Fratura por choque térmico em vidro soprado: análise forense 3D

28 de May de 2026 Publicado | Traducido del español

No mês passado, uma fachada de vidro soprado em um museu colapsou abruptamente sem impacto aparente. A falha, classificada como fratura frágil por choque térmico, ocorreu após uma mudança brusca de temperatura. Uma equipe de engenharia utilizou escaneamento 3D e simulação por elementos finitos para reconstruir o evento, identificando que o gradiente térmico extremo gerou tensões internas diferenciais que superaram o limite de resistência do material.

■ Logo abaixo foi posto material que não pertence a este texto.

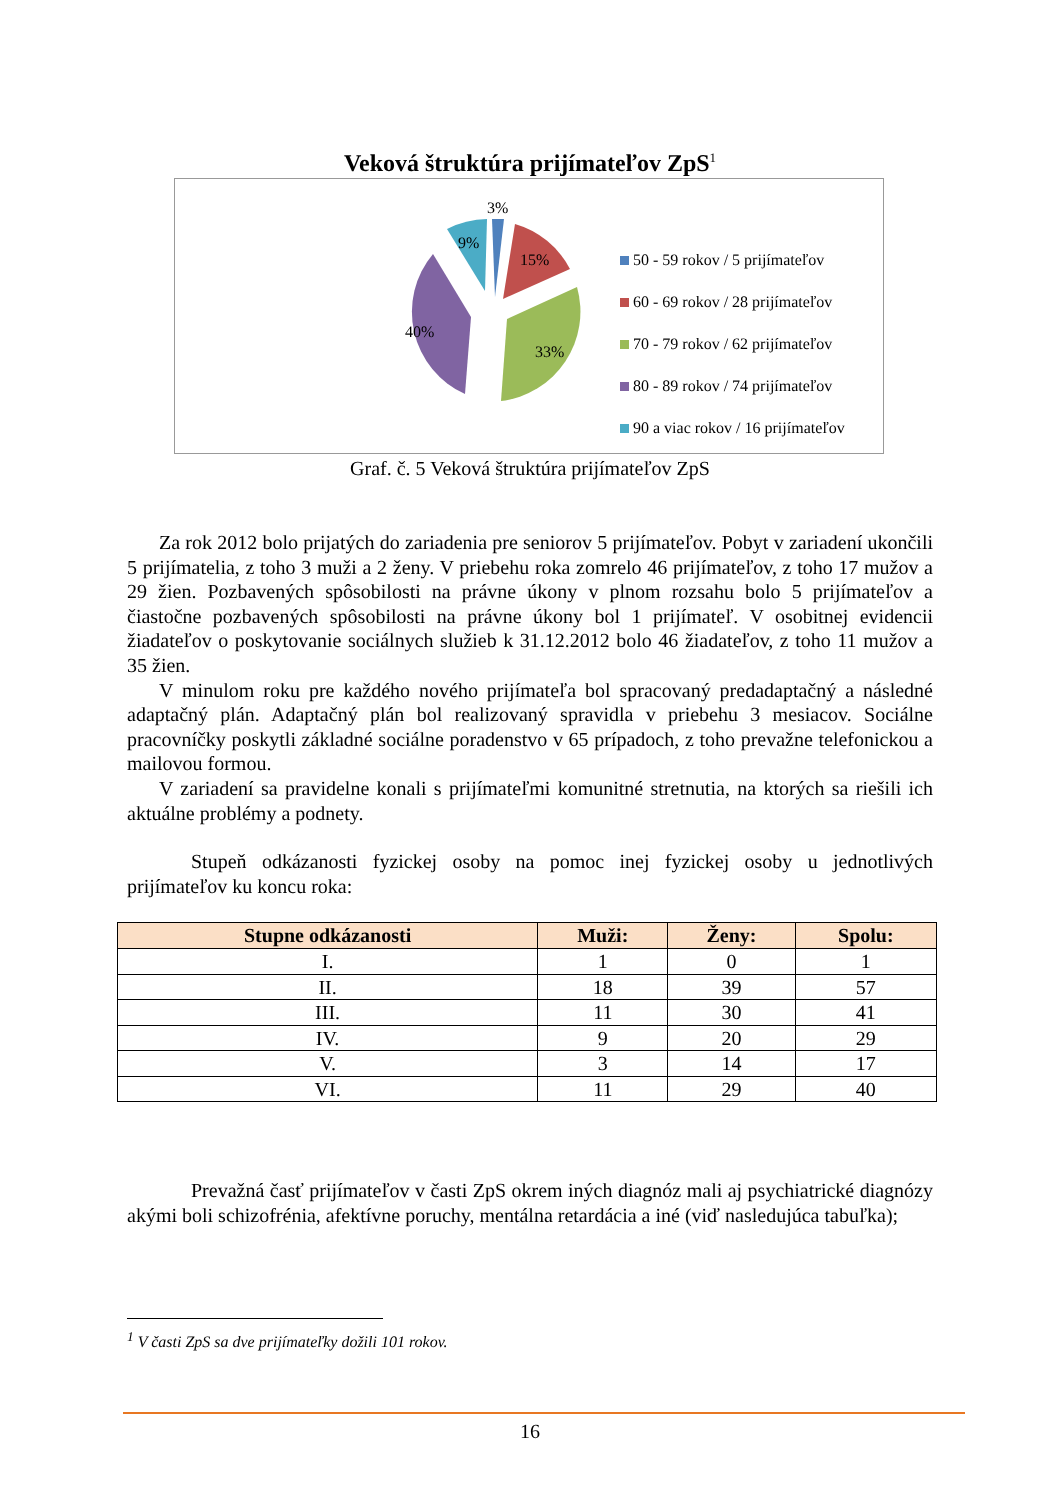Veková štruktúra prijímateľov ZpS<sup>1</sup>
3%
15%
33%
40%
9%
50 - 59 rokov / 5 prijímateľov
60 - 69 rokov / 28 prijímateľov
70 - 79 rokov / 62 prijímateľov
80 - 89 rokov / 74 prijímateľov
90 a viac rokov / 16 prijímateľov
Graf. č. 5 Veková štruktúra prijímateľov ZpS
Za rok 2012 bolo prijatých do zariadenia pre seniorov 5 prijímateľov. Pobyt v zariadení ukončili 5 prijímatelia, z toho 3 muži a 2 ženy. V priebehu roka zomrelo 46 prijímateľov, z toho 17 mužov a 29 žien. Pozbavených spôsobilosti na právne úkony v plnom rozsahu bolo 5 prijímateľov a čiastočne pozbavených spôsobilosti na právne úkony bol 1 prijímateľ. V osobitnej evidencii žiadateľov o poskytovanie sociálnych služieb k 31.12.2012 bolo 46 žiadateľov, z toho 11 mužov a 35 žien.
V minulom roku pre každého nového prijímateľa bol spracovaný predadaptačný a následné adaptačný plán. Adaptačný plán bol realizovaný spravidla v priebehu 3 mesiacov. Sociálne pracovníčky poskytli základné sociálne poradenstvo v 65 prípadoch, z toho prevažne telefonickou a mailovou formou.
V zariadení sa pravidelne konali s prijímateľmi komunitné stretnutia, na ktorých sa riešili ich aktuálne problémy a podnety.
Stupeň odkázanosti fyzickej osoby na pomoc inej fyzickej osoby u jednotlivých prijímateľov ku koncu roka:
| Stupne odkázanosti | Muži: | Ženy: | Spolu: |
| --- | --- | --- | --- |
| I. | 1 | 0 | 1 |
| II. | 18 | 39 | 57 |
| III. | 11 | 30 | 41 |
| IV. | 9 | 20 | 29 |
| V. | 3 | 14 | 17 |
| VI. | 11 | 29 | 40 |
Prevažná časť prijímateľov v časti ZpS okrem iných diagnóz mali aj psychiatrické diagnózy akými boli schizofrénia, afektívne poruchy, mentálna retardácia a iné (viď nasledujúca tabuľka);
<sup>1</sup> V časti ZpS sa dve prijímateľky dožili 101 rokov.
16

Simulação 3D de fratura por choque térmico em vidro soprado, análise forense com elementos finitos

Modelagem do gradiente térmico e simulação de tensões no Ansys 🔥

A reconstrução começou no Geomagic Design X, onde a geometria dos fragmentos foi digitalizada para criar um modelo de sólido sem deformações. Este modelo foi importado para o Ansys para aplicar condições de contorno térmicas: uma face exposta a 65 graus Celsius por radiação solar e a oposta a 10 graus por sombra interna. A simulação estacionária revelou um gradiente de 55 graus em apenas 12 milímetros de espessura. A tensão de Von Mises resultante atingiu 48 MPa, superando o limite de ruptura do vidro soprado (35 MPa). A zona crítica foi localizada na borda do painel, onde a expansão diferencial gerou microfissuras que propagaram a falha catastrófica.

Fadiga instantânea e lições para o design de fachadas ⚡

Embora o vidro não tenha sofrido ciclos repetidos de carga, o evento ilustra um caso de fadiga estática por estresse térmico: a tensão se acumulou de forma instantânea até a ruptura. A animação no 3ds Max mostrou como a trinca se originou na borda e se ramificou em segundos. Para projetos futuros, recomenda-se usar vidro laminado com coeficiente de expansão controlado e evitar ancoragens rígidas que impeçam a dilatação natural. A simulação forense 3D permite entender essas falhas e preveni-las em ambientes de alta exigência térmica.

Como engenheiro forense, qual seria o método mais preciso para diferenciar, por meio de simulação 3D por elementos finitos, entre uma fratura por choque térmico e uma provocada por fadiga mecânica prévia em um vidro soprado sem histórico de impacto?

(PS: A fadiga dos materiais é como a sua depois de 10 horas de simulação.)